Rick Hasen, an election law expert at the University of California, Los Angeles, went further in a post Saturday night on his influential Election Law Blog, calling Musk’s sweepstakes “clearly illegal.”

By Sunday, Shapiro, a former Pennsylvania attorney general, was calling on law enforcement to investigate.

“I think there are real questions with how he is spending money in this race, how the dark money is flowing not just into Pennsylvania, but apparently now into the pockets of Pennsylvanians that is deeply concerning,” Shapiro said during an appearance on the NBC television show Meet the Press.

Musk shot back later that day on his social media platform X: “Concerning that he would say such a thing.”

Still, Philadelphia District Attorney Larry Krasner, for one, said his office was heeding Shapiro’s call. In a statement Monday, Krasner said, “Musk’s actions appear to violate federal and Pennsylvania law” and that his office was researching the possibility of intervening.

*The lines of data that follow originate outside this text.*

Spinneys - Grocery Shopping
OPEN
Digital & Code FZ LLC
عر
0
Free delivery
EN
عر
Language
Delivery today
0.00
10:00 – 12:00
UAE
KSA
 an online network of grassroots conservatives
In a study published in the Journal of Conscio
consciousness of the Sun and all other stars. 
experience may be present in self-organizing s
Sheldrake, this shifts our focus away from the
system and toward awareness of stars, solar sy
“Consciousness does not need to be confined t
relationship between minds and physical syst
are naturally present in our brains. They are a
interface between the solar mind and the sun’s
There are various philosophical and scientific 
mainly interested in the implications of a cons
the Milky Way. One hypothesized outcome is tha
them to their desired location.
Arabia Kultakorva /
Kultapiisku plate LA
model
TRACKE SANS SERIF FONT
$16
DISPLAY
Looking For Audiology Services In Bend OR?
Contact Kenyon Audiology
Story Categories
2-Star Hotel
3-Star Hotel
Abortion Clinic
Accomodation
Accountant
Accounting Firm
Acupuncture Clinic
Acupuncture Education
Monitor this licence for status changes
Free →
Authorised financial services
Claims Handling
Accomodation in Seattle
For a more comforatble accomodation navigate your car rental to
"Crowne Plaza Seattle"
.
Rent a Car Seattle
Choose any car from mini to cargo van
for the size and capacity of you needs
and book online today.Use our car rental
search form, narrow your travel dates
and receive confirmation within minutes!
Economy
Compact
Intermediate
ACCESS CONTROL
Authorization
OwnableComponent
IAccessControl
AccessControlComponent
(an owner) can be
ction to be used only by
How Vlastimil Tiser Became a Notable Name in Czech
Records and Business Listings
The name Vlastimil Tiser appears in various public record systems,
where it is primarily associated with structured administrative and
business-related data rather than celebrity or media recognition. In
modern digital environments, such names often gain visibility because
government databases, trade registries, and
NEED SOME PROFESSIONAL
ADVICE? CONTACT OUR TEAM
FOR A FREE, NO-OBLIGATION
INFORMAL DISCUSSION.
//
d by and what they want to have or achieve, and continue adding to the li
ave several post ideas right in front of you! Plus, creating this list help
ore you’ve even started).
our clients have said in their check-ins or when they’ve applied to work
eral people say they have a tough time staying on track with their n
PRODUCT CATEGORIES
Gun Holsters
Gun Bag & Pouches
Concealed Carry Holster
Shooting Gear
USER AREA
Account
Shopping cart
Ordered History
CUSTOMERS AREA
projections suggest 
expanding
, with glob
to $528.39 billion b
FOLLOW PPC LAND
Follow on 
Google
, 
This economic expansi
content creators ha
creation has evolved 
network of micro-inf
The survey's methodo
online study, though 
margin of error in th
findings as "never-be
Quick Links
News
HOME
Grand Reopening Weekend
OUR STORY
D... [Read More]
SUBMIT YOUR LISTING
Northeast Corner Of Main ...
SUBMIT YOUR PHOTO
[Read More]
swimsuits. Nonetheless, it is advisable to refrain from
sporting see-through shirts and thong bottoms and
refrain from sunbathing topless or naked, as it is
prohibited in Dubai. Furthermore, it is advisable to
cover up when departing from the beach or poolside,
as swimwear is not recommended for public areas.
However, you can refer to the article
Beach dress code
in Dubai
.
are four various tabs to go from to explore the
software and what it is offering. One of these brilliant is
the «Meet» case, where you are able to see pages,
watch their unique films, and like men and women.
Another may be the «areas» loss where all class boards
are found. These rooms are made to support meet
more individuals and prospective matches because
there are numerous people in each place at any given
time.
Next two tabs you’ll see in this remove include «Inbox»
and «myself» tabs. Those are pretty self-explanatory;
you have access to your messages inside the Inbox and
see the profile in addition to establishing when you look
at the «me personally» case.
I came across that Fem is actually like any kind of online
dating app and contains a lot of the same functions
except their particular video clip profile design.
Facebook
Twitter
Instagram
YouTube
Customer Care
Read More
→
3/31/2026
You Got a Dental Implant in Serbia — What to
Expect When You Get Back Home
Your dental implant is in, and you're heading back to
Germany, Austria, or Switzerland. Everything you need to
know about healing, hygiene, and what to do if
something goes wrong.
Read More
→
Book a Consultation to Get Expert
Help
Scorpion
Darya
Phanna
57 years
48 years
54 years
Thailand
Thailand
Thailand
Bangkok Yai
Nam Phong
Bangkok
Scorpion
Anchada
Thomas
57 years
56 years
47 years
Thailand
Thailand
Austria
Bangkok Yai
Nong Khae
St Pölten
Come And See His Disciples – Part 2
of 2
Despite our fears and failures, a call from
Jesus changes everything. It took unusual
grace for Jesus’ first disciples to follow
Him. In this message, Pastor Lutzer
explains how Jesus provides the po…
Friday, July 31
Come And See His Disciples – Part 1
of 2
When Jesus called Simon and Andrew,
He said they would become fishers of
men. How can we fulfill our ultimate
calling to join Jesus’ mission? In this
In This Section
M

Pennsylvania statute, unlike federal law, does not specifically prohibit inducements for registering to vote, though it does bar payments for voting for or against candidates or ballot questions. Prosecutors in Krasner’s office might seek to use other statutes pertaining to bribery or lotteries should they seek to build a case.

Will authorities move to stop Musk’s giveaway?

Legal experts agreed it’s unlikely that Musk will be criminally prosecuted for the sweepstakes offer.

Arguably, hundreds of businesses, from large national brands to small businesses, unintentionally run afoul of the same law each year by offering discounts or free goods — like coffee, doughnuts, or baked goods — to customers who show “I Voted” stickers and rarely face consequences for those actions.

While Musk’s prize is much larger — and his goals more explicitly aimed at influencing voter registration — it’s likely that if authorities intervened, they would first try to warn his PAC of the potential violation before taking more drastic enforcement action.

The Justice Department did not respond to requests for comment Monday on whether it was looking into Musk’s giveaway. The Federal Election Commission declined to comment on “specific activities” and “potential enforcement matters that may come before the agency.”

But amid the uproar over the sweepstakes’ legality, the billionaire pushed back Sunday on claims that he was effectively paying to register Republican voters.

“All you need to do is sign the … petition,” he wrote in a post Sunday to his social media platform X. “You can be from any or no political party and you don’t even have to vote.”

However, as of Monday afternoon, the terms and conditions on the petition’s website still required voter registration as a prerequisite for winning the $1 million prize.

Asked Sunday about the uproar over Musk’s giveaway, Trump kept his distance, telling reporters: “I haven’t followed that.”

He went on to praise Musk as a “great man.”

Staff writers Fallon Roth and Anna Orso and the Associated Press contributed to this article.